§ **TASK DIRECTIONS**
All entries must be transcribed without a single difference.

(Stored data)
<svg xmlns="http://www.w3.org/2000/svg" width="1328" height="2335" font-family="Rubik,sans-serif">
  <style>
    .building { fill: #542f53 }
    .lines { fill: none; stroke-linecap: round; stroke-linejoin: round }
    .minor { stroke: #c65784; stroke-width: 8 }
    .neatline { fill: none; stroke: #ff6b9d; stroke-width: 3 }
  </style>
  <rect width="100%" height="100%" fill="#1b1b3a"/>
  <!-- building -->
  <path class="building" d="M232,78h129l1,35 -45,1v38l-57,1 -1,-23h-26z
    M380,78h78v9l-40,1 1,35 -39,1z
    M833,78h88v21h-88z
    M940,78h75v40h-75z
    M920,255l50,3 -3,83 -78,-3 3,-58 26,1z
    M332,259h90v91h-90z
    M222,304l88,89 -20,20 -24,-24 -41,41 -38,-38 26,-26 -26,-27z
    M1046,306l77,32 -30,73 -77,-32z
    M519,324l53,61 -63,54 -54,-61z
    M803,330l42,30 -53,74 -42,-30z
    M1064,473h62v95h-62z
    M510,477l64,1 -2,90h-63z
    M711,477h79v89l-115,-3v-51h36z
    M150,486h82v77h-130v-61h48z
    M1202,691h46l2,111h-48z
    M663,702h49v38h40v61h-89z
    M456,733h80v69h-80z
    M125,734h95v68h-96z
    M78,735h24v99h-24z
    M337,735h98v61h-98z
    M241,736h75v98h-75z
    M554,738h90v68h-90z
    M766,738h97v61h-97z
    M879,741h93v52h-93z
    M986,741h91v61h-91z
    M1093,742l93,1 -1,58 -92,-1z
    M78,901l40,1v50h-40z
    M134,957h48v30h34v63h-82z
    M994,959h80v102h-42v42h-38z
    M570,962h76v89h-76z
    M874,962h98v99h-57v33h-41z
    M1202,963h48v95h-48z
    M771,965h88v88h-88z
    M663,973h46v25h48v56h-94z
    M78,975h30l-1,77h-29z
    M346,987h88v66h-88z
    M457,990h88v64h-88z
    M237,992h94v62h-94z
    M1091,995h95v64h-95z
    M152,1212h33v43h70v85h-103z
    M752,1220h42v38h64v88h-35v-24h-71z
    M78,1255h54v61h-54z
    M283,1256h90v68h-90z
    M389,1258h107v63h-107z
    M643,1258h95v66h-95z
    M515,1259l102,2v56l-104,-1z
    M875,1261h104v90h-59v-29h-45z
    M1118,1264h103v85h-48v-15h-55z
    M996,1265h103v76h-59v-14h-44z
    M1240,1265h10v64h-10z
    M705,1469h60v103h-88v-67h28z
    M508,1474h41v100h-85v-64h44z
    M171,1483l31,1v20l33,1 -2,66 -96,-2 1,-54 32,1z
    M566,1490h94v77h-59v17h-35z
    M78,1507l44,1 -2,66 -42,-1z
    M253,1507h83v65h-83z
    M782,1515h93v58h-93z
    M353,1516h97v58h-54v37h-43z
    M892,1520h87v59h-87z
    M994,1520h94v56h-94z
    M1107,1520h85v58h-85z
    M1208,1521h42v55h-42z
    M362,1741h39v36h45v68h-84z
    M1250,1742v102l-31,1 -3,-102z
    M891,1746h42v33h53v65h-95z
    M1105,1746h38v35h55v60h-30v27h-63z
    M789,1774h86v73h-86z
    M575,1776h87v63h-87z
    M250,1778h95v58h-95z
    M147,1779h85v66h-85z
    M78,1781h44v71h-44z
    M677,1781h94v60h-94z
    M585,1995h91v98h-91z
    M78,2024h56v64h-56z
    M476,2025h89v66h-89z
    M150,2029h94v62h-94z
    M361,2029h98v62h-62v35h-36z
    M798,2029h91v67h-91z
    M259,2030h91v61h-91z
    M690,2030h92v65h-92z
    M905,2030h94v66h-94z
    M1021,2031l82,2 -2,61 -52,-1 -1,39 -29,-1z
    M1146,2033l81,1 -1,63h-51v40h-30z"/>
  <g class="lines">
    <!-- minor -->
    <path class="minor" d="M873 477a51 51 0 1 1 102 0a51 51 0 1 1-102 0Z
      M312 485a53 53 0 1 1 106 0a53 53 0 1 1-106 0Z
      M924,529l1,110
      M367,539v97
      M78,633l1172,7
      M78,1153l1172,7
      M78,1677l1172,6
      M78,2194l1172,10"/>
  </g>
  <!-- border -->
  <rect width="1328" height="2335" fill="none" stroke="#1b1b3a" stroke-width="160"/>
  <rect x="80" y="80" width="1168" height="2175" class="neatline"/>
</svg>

§ **WRITTEN RESPONSE**
<svg xmlns="http://www.w3.org/2000/svg" width="1328" height="2335" font-family="Rubik,sans-serif">
  <style>
    .building { fill: #542f53 }
    .lines { fill: none; stroke-linecap: round; stroke-linejoin: round }
    .minor { stroke: #c65784; stroke-width: 8 }
    .neatline { fill: none; stroke: #ff6b9d; stroke-width: 3 }
  </style>
  <rect width="100%" height="100%" fill="#1b1b3a"/>
  <!-- building -->
  <path class="building" d="M232,78h129l1,35 -45,1v38l-57,1 -1,-23h-26z
    M380,78h78v9l-40,1 1,35 -39,1z
    M833,78h88v21h-88z
    M940,78h75v40h-75z
    M920,255l50,3 -3,83 -78,-3 3,-58 26,1z
    M332,259h90v91h-90z
    M222,304l88,89 -20,20 -24,-24 -41,41 -38,-38 26,-26 -26,-27z
    M1046,306l77,32 -30,73 -77,-32z
    M519,324l53,61 -63,54 -54,-61z
    M803,330l42,30 -53,74 -42,-30z
    M1064,473h62v95h-62z
    M510,477l64,1 -2,90h-63z
    M711,477h79v89l-115,-3v-51h36z
    M150,486h82v77h-130v-61h48z
    M1202,691h46l2,111h-48z
    M663,702h49v38h40v61h-89z
    M456,733h80v69h-80z
    M125,734h95v68h-96z
    M78,735h24v99h-24z
    M337,735h98v61h-98z
    M241,736h75v98h-75z
    M554,738h90v68h-90z
    M766,738h97v61h-97z
    M879,741h93v52h-93z
    M986,741h91v61h-91z
    M1093,742l93,1 -1,58 -92,-1z
    M78,901l40,1v50h-40z
    M134,957h48v30h34v63h-82z
    M994,959h80v102h-42v42h-38z
    M570,962h76v89h-76z
    M874,962h98v99h-57v33h-41z
    M1202,963h48v95h-48z
    M771,965h88v88h-88z
    M663,973h46v25h48v56h-94z
    M78,975h30l-1,77h-29z
    M346,987h88v66h-88z
    M457,990h88v64h-88z
    M237,992h94v62h-94z
    M1091,995h95v64h-95z
    M152,1212h33v43h70v85h-103z
    M752,1220h42v38h64v88h-35v-24h-71z
    M78,1255h54v61h-54z
    M283,1256h90v68h-90z
    M389,1258h107v63h-107z
    M643,1258h95v66h-95z
    M515,1259l102,2v56l-104,-1z
    M875,1261h104v90h-59v-29h-45z
    M1118,1264h103v85h-48v-15h-55z
    M996,1265h103v76h-59v-14h-44z
    M1240,1265h10v64h-10z
    M705,1469h60v103h-88v-67h28z
    M508,1474h41v100h-85v-64h44z
    M171,1483l31,1v20l33,1 -2,66 -96,-2 1,-54 32,1z
    M566,1490h94v77h-59v17h-35z
    M78,1507l44,1 -2,66 -42,-1z
    M253,1507h83v65h-83z
    M782,1515h93v58h-93z
    M353,1516h97v58h-54v37h-43z
    M892,1520h87v59h-87z
    M994,1520h94v56h-94z
    M1107,1520h85v58h-85z
    M1208,1521h42v55h-42z
    M362,1741h39v36h45v68h-84z
    M1250,1742v102l-31,1 -3,-102z
    M891,1746h42v33h53v65h-95z
    M1105,1746h38v35h55v60h-30v27h-63z
    M789,1774h86v73h-86z
    M575,1776h87v63h-87z
    M250,1778h95v58h-95z
    M147,1779h85v66h-85z
    M78,1781h44v71h-44z
    M677,1781h94v60h-94z
    M585,1995h91v98h-91z
    M78,2024h56v64h-56z
    M476,2025h89v66h-89z
    M150,2029h94v62h-94z
    M361,2029h98v62h-62v35h-36z
    M798,2029h91v67h-91z
    M259,2030h91v61h-91z
    M690,2030h92v65h-92z
    M905,2030h94v66h-94z
    M1021,2031l82,2 -2,61 -52,-1 -1,39 -29,-1z
    M1146,2033l81,1 -1,63h-51v40h-30z"/>
  <g class="lines">
    <!-- minor -->
    <path class="minor" d="M873 477a51 51 0 1 1 102 0a51 51 0 1 1-102 0Z
      M312 485a53 53 0 1 1 106 0a53 53 0 1 1-106 0Z
      M924,529l1,110
      M367,539v97
      M78,633l1172,7
      M78,1153l1172,7
      M78,1677l1172,6
      M78,2194l1172,10"/>
  </g>
  <!-- border -->
  <rect width="1328" height="2335" fill="none" stroke="#1b1b3a" stroke-width="160"/>
  <rect x="80" y="80" width="1168" height="2175" class="neatline"/>
</svg>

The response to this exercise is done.